The contrast is Johnson and Johnson. Their credo is old. The language is dated. There is nothing slick about the presentation. It works — not because the words are better, but because for decades, J&J’s leadership has treated those values as a behavioral standard, not a communication exercise. When I conducted leadership training for J&J, one of their most senior executives spent hours with every class — not discussing compensation, not discussing strategy — discussing what living the company’s values actually looked like in daily decisions.

The difference between Enron and J&J is not the quality of the words. It is what happened after the words were written.

What Your Cast Actually Reads

The cast member who watches you cut the pre-shift meeting short on a busy Friday has learned something about your values that no poster will correct. The cast member who watches you overlook a service failure because the table did not complain has learned that the standard is optional under certain conditions. The cast member who watches you handle a Guest recovery with patience and care on a slow Tuesday has learned that the standard holds regardless of conditions.

Your cast is not reading your values statement. They are reading you — your decisions, your priorities, your behavior when it is inconvenient to behave the way the poster says you should. That reading is continuous, accurate, and shared. The culture that actually runs your operation is the one produced by that reading — not the one printed on laminated cards in the break room.

This is why culture cannot be declared.

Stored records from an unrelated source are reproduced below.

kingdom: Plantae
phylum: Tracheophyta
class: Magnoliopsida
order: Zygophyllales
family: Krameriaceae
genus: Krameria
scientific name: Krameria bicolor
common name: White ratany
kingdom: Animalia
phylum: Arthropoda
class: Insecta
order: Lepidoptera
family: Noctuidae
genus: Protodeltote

It can only be demonstrated. The operator who says “every Guest, every experience, every day” and then tolerates inconsistent service on a slow night has not built that standard — they have posted it. The operator who holds the standard when nobody is watching, when it costs something, when it would be easier to let it go — that operator has built it. The cast can tell the difference. They always can.

The Values That Actually Run Your Operation

Every restaurant has two sets of values. The stated values — what the operator says matters, what is written in the training materials, what gets announced in pre-shift meetings. And the operating values — what actually drives decisions when the stated values and the convenient decision conflict.

The operating values are always the real ones. They are what the cast learns over time by watching what the operator does at the decision points that matter. They are what the culture is actually built on — not what the operator intended, but what the operator demonstrated.

The operator who intends to build a hospitality culture but tolerates transactional behavior has built a transactional culture. The operator who intends to build a Guest-first operation but consistently makes scheduling decisions based on cost rather than coverage has built a cost-first operation. The intention lives in the statement. The culture lives in the decision.

This is where the People fundamental gets most personal. The cast you hire, the behavior you reinforce, the standards you hold when it is inconvenient to hold them — these are your values in operation. Not the ones you wrote down. The ones you live.

What Changes Tomorrow

Before you look at the values statement again, look at the last three decisions you made that created a conflict between the stated standard and the convenient choice. What did you do?

The answer to that question is closer to your operating values than anything written on the wall.

Build the culture you want by making the right decision at those moments — repeatedly, visibly, without exception. The cast will read it. The culture will follow.